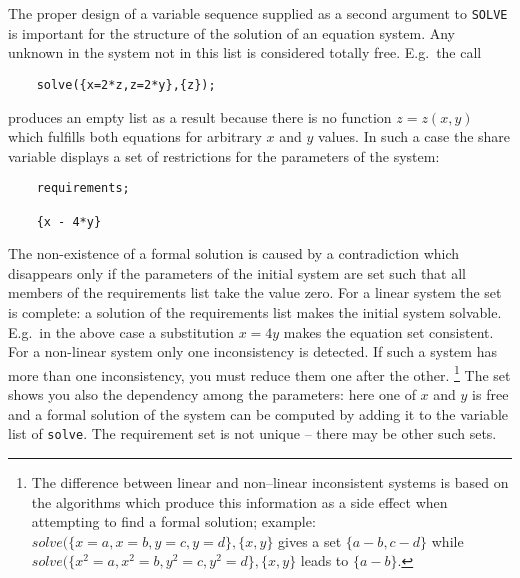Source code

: The proper design of a variable sequence
supplied as a second argument to \texttt{SOLVE} is important
for the structure of the solution of an equation system.
Any unknown in the system
not in this list is considered totally free. E.g.\  the call
\begin{verbatim}
    solve({x=2*z,z=2*y},{z});
\end{verbatim}
produces an empty list as a result because there is no function
$z=z(x,y)$ which fulfills both equations for arbitrary $x$ and $y$ values.
\hypertarget{reserved:requirements}{}
In such a case the share variable 
displays a set of restrictions for the parameters of the system:
\begin{verbatim}
    requirements;

    {x - 4*y}
\end{verbatim}
The non-existence of a formal solution is caused by a 
contradiction which disappears only if the parameters
of the initial system are set such that all members
of the requirements list take the value zero.
For a linear system the set is complete: a solution
of the requirements list makes the initial
system solvable. E.g.\  in the above case a substitution
$x=4y$ makes the equation set consistent. For a non-linear
system only one inconsistency is detected. If such a system
has more than one inconsistency, you must reduce them
one after the other. 
\footnote{
The difference between linear and non--linear
inconsistent systems is based on the algorithms which
produce this information as a side effect when attempting
to find a formal solution; example:
$solve(\{x=a,x=b,y=c,y=d\},\{x,y\}$ gives a set $\{a-b,c-d\}$
while $solve(\{x^2=a,x^2=b,y^2=c,y^2=d\},\{x,y\}$ leads to $\{a-b\}$.
}
The  set shows you also the dependency among the parameters: here
one of $x$ and $y$ is free and a formal solution of the system can be
computed by adding it to the variable list of \texttt{solve}. 
The requirement set is not unique -- there may be other such sets.


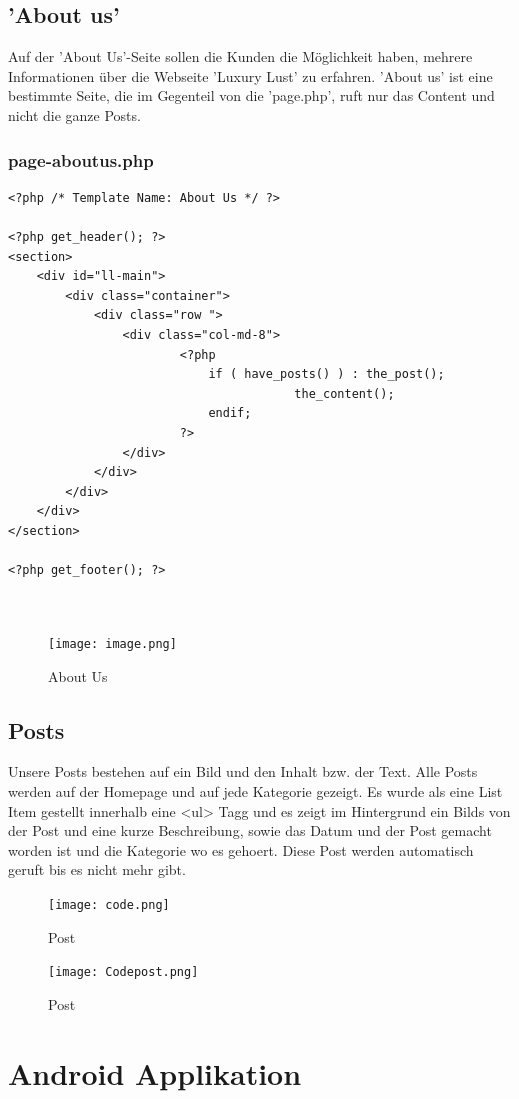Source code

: \section{'About us'}
Auf der 'About Us'-Seite sollen die Kunden die Möglichkeit haben, mehrere Informationen über die Webseite 'Luxury Lust' zu erfahren.
'About us' ist eine bestimmte Seite, die im Gegenteil von die 'page.php', ruft nur das Content und nicht die ganze Posts.
\newline
\subsection*{page-aboutus.php}
\begin{verbatim}
<?php /* Template Name: About Us */ ?>

<?php get_header(); ?>
<section>
	<div id="ll-main">
		<div class="container">
			<div class="row ">
				<div class="col-md-8">
						<?php 
							if ( have_posts() ) : the_post();
										the_content();	
							endif;
						?>
				</div>
			</div>
		</div>
	</div>
</section>

<?php get_footer(); ?>



\end{verbatim}
\begin{figure}[!h]
  \texttt{[image: image.png]}
  \caption{About Us}
  \label{fig:aboutus}
\end{figure}

\section{Posts}
Unsere Posts bestehen auf ein Bild und den Inhalt bzw. der Text. Alle Posts werden auf der Homepage und auf jede Kategorie gezeigt. Es wurde als eine List Item gestellt innerhalb eine <ul>  Tagg und es zeigt im Hintergrund ein Bilds von der Post und eine kurze Beschreibung, sowie das Datum und der Post gemacht worden ist und die Kategorie wo es gehoert. Diese Post werden automatisch geruft bis es nicht mehr gibt.


\begin{figure}[!h]
  \texttt{[image: code.png]}
  \caption{Post}
  \label{fig:post}
\end{figure}

\begin{figure}[!h]
  \texttt{[image: Codepost.png]}
  \caption{Post}
  \label{fig:post}
\end{figure}


\chapter{Android Applikation}


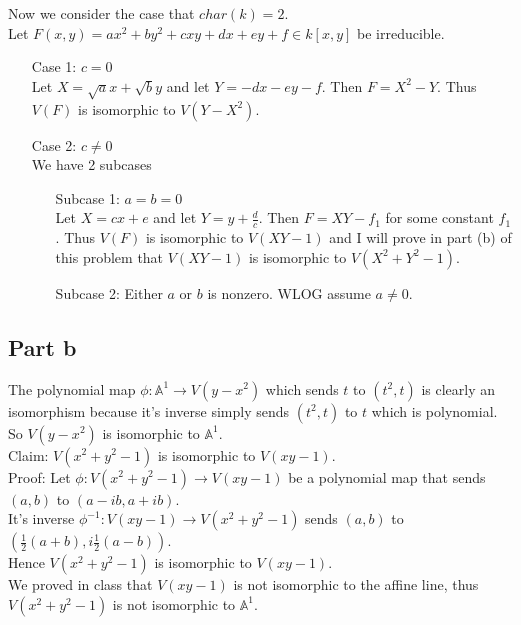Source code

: \documentclass[12pt]{article}
\begin{document}
\begin{enumerate}
\clearpage
Now we consider the case that $char(k)=2$.\\
Let $F(x,y)=ax^2+by^2+cxy+dx+ey+f \in k[x,y]$ be irreducible. \\
\begin{enumerate}
\item[Case 1:] $c=0$ \\
Let $X=\sqrt{a}x+\sqrt{b}y$ and let $Y=-dx-ey-f$. Then $F=X^2-Y$. Thus $V(F)$ is isomorphic to $V(Y-X^2)$.
\item[Case 2:] $c \not=0$\\
We have 2 subcases
\begin{enumerate}
\item[Subcase 1:] $a=b=0$ \\
Let $X=cx+e$ and let $Y=y+\frac{d}{c}$. Then
$F=XY-f_1$ for some constant $f_1$. Thus $V(F)$ is isomorphic to $V(XY-1)$ and I will prove in part (b) of this problem that $V(XY-1)$ is isomorphic to $V(X^2+Y^2-1)$.
\item[Subcase 2:] Either $a$ or $b$ is nonzero. WLOG assume $a \not= 0$. \\
\end{enumerate}
\end{enumerate}


\clearpage
\subsection*{Part b}
The polynomial map $\phi: \mathbb{A}^1 \rightarrow V(y-x^2)$
which sends $t$ to $(t^2,t)$ is clearly an isomorphism because it's inverse simply sends $(t^2,t)$ to $t$ which is polynomial. So $V(y-x^2)$ is isomorphic to $\mathbb{A}^1$. \\
Claim: $V(x^2+y^2-1)$ is isomorphic to $V(xy-1)$.
\\
Proof: Let $\phi:V(x^2+y^2-1) \rightarrow V(xy-1)$ be a polynomial map that sends $(a,b)$ to $(a-ib,a+ib)$.\\ 
It's inverse $\phi^{-1}: V(xy-1)
\rightarrow V(x^2+y^2-1)$ sends $(a,b)$ to
$(\frac{1}{2}(a+b),i\frac{1}{2}(a-b))$. \\
Hence $V(x^2+y^2-1)$ is isomorphic to $V(xy-1)$.
\\
We proved in class that $V(xy-1)$ is not isomorphic to the affine line, thus $V(x^2+y^2-1)$ is not isomorphic to $\mathbb{A}^1$.


\end{enumerate}
\end{document}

——————————

Return each line above exactly; any pictures are to be skipped.

Source code

: The proper design of a variable sequence
supplied as a second argument to \texttt{SOLVE} is important
for the structure of the solution of an equation system.
Any unknown in the system
not in this list is considered totally free. E.g.\  the call
\begin{verbatim}
    solve({x=2*z,z=2*y},{z});
\end{verbatim}
produces an empty list as a result because there is no function
$z=z(x,y)$ which fulfills both equations for arbitrary $x$ and $y$ values.
\hypertarget{reserved:requirements}{}
In such a case the share variable 
displays a set of restrictions for the parameters of the system:
\begin{verbatim}
    requirements;

    {x - 4*y}
\end{verbatim}
The non-existence of a formal solution is caused by a 
contradiction which disappears only if the parameters
of the initial system are set such that all members
of the requirements list take the value zero.
For a linear system the set is complete: a solution
of the requirements list makes the initial
system solvable. E.g.\  in the above case a substitution
$x=4y$ makes the equation set consistent. For a non-linear
system only one inconsistency is detected. If such a system
has more than one inconsistency, you must reduce them
one after the other. 
\footnote{
The difference between linear and non--linear
inconsistent systems is based on the algorithms which
produce this information as a side effect when attempting
to find a formal solution; example:
$solve(\{x=a,x=b,y=c,y=d\},\{x,y\}$ gives a set $\{a-b,c-d\}$
while $solve(\{x^2=a,x^2=b,y^2=c,y^2=d\},\{x,y\}$ leads to $\{a-b\}$.
}
The  set shows you also the dependency among the parameters: here
one of $x$ and $y$ is free and a formal solution of the system can be
computed by adding it to the variable list of \texttt{solve}. 
The requirement set is not unique -- there may be other such sets.


Source code

: \section{'About us'}
Auf der 'About Us'-Seite sollen die Kunden die Möglichkeit haben, mehrere Informationen über die Webseite 'Luxury Lust' zu erfahren.
'About us' ist eine bestimmte Seite, die im Gegenteil von die 'page.php', ruft nur das Content und nicht die ganze Posts.
\newline
\subsection*{page-aboutus.php}
\begin{verbatim}
<?php /* Template Name: About Us */ ?>

<?php get_header(); ?>
<section>
	<div id="ll-main">
		<div class="container">
			<div class="row ">
				<div class="col-md-8">
						<?php 
							if ( have_posts() ) : the_post();
										the_content();	
							endif;
						?>
				</div>
			</div>
		</div>
	</div>
</section>

<?php get_footer(); ?>



\end{verbatim}
\begin{figure}[!h]
  \texttt{[image: image.png]}
  \caption{About Us}
  \label{fig:aboutus}
\end{figure}

\section{Posts}
Unsere Posts bestehen auf ein Bild und den Inhalt bzw. der Text. Alle Posts werden auf der Homepage und auf jede Kategorie gezeigt. Es wurde als eine List Item gestellt innerhalb eine <ul>  Tagg und es zeigt im Hintergrund ein Bilds von der Post und eine kurze Beschreibung, sowie das Datum und der Post gemacht worden ist und die Kategorie wo es gehoert. Diese Post werden automatisch geruft bis es nicht mehr gibt.


\begin{figure}[!h]
  \texttt{[image: code.png]}
  \caption{Post}
  \label{fig:post}
\end{figure}

\begin{figure}[!h]
  \texttt{[image: Codepost.png]}
  \caption{Post}
  \label{fig:post}
\end{figure}


\chapter{Android Applikation}


Source code

: \documentclass[12pt]{article}
\begin{document}
\begin{enumerate}
\clearpage
Now we consider the case that $char(k)=2$.\\
Let $F(x,y)=ax^2+by^2+cxy+dx+ey+f \in k[x,y]$ be irreducible. \\
\begin{enumerate}
\item[Case 1:] $c=0$ \\
Let $X=\sqrt{a}x+\sqrt{b}y$ and let $Y=-dx-ey-f$. Then $F=X^2-Y$. Thus $V(F)$ is isomorphic to $V(Y-X^2)$.
\item[Case 2:] $c \not=0$\\
We have 2 subcases
\begin{enumerate}
\item[Subcase 1:] $a=b=0$ \\
Let $X=cx+e$ and let $Y=y+\frac{d}{c}$. Then
$F=XY-f_1$ for some constant $f_1$. Thus $V(F)$ is isomorphic to $V(XY-1)$ and I will prove in part (b) of this problem that $V(XY-1)$ is isomorphic to $V(X^2+Y^2-1)$.
\item[Subcase 2:] Either $a$ or $b$ is nonzero. WLOG assume $a \not= 0$. \\
\end{enumerate}
\end{enumerate}


\clearpage
\subsection*{Part b}
The polynomial map $\phi: \mathbb{A}^1 \rightarrow V(y-x^2)$
which sends $t$ to $(t^2,t)$ is clearly an isomorphism because it's inverse simply sends $(t^2,t)$ to $t$ which is polynomial. So $V(y-x^2)$ is isomorphic to $\mathbb{A}^1$. \\
Claim: $V(x^2+y^2-1)$ is isomorphic to $V(xy-1)$.
\\
Proof: Let $\phi:V(x^2+y^2-1) \rightarrow V(xy-1)$ be a polynomial map that sends $(a,b)$ to $(a-ib,a+ib)$.\\ 
It's inverse $\phi^{-1}: V(xy-1)
\rightarrow V(x^2+y^2-1)$ sends $(a,b)$ to
$(\frac{1}{2}(a+b),i\frac{1}{2}(a-b))$. \\
Hence $V(x^2+y^2-1)$ is isomorphic to $V(xy-1)$.
\\
We proved in class that $V(xy-1)$ is not isomorphic to the affine line, thus $V(x^2+y^2-1)$ is not isomorphic to $\mathbb{A}^1$.


\end{enumerate}
\end{document}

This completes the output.